======== Document text ========

Re: how to reset kafka offset in zookeeper

2015-12-18 Thread Dana Powers
If you don't like messing w/ ZK directly, another alternative is to
manually seek to offset 0 on all relevant topic-partitions (via
OffsetCommitRequest or your favorite client api) and change the
auto-offset-reset policy on your consumer to earliest/smallest. Bonus is
that this should also work for consumers that use kafka-backed offset
commit storage.

-Dana

On Fri, Dec 18, 2015 at 9:38 AM, Marko Bonaći 
wrote:

> Hmm, I guess you're right Tod :)
> Just to confirm, you meant that, while you're changing the exported file it
> might happen that one of the segment files becomes eligible for cleanup by
> retention, which would then make the imported offsets out of range?

======== Extracted information ========

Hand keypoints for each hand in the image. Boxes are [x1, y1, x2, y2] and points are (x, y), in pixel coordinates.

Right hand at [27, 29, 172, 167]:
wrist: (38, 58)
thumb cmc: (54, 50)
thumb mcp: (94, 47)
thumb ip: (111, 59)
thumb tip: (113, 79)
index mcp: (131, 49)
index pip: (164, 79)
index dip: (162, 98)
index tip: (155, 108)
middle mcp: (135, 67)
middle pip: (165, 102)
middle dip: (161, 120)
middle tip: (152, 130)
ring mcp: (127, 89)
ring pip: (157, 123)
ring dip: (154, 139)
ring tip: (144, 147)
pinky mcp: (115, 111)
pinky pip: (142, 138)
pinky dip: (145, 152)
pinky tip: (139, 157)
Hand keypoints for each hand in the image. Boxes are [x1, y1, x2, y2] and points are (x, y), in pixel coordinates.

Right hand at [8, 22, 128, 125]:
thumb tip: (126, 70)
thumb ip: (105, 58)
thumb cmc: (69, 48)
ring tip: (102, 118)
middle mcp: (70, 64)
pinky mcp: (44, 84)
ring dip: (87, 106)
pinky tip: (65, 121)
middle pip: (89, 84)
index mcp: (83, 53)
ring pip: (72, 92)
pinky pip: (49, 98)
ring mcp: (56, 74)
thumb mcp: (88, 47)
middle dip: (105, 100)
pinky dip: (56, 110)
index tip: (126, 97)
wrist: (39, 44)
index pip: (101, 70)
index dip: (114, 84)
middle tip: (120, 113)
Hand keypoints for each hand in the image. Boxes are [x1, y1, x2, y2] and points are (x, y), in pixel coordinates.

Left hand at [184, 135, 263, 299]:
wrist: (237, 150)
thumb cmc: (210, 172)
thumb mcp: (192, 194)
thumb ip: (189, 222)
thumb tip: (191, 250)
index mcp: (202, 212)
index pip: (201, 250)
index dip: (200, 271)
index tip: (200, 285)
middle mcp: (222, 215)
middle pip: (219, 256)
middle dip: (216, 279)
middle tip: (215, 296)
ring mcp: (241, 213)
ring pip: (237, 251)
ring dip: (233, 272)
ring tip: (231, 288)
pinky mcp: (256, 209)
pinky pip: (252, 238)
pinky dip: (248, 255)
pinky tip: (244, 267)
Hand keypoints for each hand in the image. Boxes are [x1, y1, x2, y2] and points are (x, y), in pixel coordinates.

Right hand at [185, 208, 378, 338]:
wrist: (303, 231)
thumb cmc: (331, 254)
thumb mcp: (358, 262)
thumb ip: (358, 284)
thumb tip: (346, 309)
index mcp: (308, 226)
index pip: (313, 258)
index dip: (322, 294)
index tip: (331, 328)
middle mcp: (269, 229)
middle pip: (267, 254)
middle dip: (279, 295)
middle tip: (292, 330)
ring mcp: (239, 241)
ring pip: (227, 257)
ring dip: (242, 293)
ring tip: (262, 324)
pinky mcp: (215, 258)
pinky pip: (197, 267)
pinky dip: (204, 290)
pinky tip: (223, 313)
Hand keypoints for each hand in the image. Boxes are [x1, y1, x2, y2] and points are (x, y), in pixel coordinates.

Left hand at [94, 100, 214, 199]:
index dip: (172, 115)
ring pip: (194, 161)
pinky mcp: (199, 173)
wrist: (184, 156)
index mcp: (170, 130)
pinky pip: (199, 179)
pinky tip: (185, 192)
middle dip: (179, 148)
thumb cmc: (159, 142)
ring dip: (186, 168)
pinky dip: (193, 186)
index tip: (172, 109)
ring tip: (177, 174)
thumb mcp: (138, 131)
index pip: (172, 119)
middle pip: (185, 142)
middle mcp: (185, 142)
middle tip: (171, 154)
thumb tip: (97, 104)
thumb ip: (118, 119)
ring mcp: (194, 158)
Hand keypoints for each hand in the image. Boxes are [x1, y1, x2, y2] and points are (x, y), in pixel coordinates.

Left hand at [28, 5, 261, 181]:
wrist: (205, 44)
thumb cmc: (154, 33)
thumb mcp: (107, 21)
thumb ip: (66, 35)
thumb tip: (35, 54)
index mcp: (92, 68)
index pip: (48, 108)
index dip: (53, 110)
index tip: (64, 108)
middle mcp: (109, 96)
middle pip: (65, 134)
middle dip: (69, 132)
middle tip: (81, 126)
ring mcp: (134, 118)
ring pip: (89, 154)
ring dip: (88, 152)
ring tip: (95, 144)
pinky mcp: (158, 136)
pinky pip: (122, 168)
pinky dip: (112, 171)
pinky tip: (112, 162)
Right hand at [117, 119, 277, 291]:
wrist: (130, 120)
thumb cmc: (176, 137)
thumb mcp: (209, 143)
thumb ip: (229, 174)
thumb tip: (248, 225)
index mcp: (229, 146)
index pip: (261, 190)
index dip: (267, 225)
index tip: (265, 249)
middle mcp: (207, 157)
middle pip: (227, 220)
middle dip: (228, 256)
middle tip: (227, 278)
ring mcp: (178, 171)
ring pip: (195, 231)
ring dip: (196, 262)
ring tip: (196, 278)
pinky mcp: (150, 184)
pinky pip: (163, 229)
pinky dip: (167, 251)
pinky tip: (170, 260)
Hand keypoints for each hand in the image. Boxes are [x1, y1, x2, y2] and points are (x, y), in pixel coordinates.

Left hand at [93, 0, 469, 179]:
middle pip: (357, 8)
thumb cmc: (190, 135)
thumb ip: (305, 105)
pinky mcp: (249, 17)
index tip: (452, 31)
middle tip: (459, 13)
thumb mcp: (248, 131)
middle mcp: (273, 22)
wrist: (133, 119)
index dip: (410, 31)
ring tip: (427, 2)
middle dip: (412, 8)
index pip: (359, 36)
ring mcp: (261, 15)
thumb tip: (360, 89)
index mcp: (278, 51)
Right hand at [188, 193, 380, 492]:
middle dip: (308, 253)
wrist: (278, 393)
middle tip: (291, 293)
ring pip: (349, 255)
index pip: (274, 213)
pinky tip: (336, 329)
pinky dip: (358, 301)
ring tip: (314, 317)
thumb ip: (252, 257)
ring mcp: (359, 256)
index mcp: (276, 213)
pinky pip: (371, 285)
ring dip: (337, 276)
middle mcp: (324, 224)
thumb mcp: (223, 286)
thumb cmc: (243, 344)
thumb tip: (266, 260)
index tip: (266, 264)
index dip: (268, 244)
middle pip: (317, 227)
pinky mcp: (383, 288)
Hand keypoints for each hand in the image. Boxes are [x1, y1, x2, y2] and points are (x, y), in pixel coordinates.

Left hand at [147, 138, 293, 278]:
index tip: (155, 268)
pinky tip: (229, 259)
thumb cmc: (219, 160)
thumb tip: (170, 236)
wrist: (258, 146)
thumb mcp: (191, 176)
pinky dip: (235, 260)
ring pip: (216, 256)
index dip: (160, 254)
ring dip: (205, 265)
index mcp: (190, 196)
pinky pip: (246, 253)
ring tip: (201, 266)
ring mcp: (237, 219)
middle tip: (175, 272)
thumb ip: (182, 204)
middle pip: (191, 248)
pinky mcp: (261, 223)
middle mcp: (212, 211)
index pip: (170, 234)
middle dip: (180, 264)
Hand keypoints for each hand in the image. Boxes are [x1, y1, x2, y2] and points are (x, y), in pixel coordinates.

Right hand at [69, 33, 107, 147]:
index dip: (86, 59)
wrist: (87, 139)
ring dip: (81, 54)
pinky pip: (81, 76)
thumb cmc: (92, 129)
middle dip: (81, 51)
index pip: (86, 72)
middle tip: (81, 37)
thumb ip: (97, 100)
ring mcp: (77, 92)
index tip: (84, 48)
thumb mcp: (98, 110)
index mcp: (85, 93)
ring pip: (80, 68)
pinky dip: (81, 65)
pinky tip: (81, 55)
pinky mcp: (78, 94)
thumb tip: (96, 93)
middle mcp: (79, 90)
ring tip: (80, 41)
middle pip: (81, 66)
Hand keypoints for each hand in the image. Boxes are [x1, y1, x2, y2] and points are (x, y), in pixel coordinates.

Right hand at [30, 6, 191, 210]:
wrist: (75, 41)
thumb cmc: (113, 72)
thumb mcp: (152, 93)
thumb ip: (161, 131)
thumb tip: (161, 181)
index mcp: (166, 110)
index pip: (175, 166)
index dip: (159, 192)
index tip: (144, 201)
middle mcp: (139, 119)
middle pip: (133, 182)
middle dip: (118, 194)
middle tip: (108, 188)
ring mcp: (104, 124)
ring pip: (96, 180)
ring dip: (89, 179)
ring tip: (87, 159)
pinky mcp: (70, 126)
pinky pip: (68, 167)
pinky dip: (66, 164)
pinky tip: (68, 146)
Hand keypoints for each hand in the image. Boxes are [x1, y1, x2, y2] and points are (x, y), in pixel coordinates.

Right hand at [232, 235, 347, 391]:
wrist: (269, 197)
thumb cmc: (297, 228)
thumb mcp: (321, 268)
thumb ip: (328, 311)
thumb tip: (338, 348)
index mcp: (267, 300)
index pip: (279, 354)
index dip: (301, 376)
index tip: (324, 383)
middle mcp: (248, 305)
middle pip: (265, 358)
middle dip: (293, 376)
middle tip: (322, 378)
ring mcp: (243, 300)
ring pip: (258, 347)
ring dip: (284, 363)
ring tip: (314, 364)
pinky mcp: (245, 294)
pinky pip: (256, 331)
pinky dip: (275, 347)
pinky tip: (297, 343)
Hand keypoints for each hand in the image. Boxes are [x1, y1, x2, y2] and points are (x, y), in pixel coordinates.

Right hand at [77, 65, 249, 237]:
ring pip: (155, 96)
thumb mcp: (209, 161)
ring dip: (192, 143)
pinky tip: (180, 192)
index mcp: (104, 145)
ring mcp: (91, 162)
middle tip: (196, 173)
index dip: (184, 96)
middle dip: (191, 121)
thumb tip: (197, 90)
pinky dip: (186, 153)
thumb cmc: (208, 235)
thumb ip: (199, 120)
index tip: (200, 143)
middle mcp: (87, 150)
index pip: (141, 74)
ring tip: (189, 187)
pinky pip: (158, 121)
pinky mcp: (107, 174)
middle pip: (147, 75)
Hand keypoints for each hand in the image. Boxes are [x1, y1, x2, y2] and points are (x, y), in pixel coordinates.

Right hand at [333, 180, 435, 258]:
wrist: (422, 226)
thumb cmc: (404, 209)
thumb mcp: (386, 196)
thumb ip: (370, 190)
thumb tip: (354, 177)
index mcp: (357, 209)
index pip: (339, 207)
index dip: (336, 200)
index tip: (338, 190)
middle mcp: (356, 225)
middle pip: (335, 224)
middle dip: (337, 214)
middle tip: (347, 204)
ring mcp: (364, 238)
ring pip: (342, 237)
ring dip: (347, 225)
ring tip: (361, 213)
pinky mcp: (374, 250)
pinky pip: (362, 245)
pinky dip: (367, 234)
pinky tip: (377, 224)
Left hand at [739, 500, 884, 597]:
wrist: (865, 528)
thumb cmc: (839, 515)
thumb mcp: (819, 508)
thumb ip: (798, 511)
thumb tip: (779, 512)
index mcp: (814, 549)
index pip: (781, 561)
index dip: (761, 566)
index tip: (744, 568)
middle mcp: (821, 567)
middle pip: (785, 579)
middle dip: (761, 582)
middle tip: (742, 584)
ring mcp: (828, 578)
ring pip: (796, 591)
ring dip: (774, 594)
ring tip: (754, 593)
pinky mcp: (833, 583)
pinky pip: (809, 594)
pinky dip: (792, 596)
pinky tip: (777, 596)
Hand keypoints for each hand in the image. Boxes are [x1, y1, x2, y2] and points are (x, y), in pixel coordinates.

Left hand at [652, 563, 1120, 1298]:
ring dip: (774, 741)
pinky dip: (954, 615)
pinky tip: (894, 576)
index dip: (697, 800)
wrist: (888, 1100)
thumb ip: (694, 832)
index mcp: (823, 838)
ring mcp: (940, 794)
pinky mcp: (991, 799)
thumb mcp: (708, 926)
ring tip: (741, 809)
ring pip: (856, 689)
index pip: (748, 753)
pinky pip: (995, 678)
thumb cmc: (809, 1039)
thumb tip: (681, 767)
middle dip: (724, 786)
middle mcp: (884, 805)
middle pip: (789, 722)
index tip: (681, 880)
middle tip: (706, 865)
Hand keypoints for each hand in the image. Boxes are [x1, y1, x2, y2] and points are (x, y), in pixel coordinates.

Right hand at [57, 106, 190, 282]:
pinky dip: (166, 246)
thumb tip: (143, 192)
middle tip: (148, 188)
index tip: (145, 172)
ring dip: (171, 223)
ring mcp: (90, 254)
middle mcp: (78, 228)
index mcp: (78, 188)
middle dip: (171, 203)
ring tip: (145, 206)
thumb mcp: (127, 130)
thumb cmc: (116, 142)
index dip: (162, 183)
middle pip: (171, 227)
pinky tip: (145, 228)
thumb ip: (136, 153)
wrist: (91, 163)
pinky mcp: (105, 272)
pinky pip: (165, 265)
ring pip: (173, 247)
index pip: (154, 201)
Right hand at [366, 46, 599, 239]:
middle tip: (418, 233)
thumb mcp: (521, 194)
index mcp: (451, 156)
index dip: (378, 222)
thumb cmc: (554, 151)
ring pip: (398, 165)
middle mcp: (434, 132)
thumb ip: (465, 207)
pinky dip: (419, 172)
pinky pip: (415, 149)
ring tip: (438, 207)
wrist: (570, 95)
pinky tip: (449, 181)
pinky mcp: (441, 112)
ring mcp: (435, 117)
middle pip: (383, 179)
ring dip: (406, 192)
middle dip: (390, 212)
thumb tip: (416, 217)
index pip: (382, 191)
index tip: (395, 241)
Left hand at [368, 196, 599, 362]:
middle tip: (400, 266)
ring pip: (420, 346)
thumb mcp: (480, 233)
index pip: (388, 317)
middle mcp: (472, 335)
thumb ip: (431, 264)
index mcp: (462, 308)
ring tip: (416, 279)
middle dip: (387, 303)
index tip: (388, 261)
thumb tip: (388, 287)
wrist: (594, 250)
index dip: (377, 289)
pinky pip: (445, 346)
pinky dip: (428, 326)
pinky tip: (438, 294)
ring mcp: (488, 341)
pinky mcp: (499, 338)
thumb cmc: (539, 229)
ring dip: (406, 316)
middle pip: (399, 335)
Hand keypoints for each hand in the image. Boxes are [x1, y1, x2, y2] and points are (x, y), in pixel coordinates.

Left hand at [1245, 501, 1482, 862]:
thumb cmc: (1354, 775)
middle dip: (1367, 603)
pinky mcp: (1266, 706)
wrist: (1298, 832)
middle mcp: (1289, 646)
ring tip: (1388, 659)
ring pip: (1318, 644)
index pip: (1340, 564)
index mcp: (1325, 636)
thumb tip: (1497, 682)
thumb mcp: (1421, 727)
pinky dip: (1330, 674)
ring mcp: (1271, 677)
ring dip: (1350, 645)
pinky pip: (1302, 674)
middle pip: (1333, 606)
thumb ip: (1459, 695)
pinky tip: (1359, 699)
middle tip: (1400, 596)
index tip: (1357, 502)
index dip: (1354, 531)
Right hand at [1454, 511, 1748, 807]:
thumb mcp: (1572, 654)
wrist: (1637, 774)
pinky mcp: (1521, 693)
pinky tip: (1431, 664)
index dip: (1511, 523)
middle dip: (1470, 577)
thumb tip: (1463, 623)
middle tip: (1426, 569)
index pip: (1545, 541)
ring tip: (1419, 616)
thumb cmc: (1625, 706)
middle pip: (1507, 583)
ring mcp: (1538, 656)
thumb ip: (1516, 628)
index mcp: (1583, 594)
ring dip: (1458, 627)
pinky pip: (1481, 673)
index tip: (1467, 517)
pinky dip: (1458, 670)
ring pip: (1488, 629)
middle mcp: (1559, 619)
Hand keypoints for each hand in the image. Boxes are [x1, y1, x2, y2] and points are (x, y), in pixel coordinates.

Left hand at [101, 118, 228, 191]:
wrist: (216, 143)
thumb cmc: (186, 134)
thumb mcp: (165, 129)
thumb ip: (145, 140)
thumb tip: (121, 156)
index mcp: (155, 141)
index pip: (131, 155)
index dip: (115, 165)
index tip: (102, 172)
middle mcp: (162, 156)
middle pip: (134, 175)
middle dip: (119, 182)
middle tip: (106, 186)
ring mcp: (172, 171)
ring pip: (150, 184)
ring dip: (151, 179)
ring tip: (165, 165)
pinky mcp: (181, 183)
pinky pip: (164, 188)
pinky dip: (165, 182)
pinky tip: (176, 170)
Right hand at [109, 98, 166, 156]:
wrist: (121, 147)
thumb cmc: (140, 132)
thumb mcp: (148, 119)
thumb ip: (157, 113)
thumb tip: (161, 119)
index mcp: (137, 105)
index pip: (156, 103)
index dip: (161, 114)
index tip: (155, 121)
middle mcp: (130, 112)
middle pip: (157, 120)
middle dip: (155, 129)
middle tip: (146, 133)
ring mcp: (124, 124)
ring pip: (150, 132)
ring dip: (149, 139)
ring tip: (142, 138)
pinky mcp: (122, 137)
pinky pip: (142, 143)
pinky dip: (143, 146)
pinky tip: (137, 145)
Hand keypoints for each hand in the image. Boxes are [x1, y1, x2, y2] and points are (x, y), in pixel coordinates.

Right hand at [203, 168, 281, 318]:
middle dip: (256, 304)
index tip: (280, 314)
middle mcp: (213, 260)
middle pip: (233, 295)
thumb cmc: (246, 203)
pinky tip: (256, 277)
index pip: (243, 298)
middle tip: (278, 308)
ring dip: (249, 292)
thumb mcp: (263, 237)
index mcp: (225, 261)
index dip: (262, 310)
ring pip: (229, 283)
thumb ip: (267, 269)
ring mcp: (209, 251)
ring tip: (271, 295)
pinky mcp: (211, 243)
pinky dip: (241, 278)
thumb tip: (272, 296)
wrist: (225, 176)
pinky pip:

========

• [Problem]:
Rewrite the forum reply about resetting Kafka offsets from "2015-12-18 Thread Dana" up to and including "commit storage.", replacing "ZK" with "ZooKeeper".

• [Written response]:
2015-12-18 Thread Dana Powers
If you don't like messing w/ ZooKeeper directly, another alternative is to
manually seek to offset 0 on all relevant topic-partitions (via
OffsetCommitRequest or your favorite client api) and change the
auto-offset-reset policy on your consumer to earliest/smallest. Bonus is
that this should also work for consumers that use kafka-backed offset
commit storage.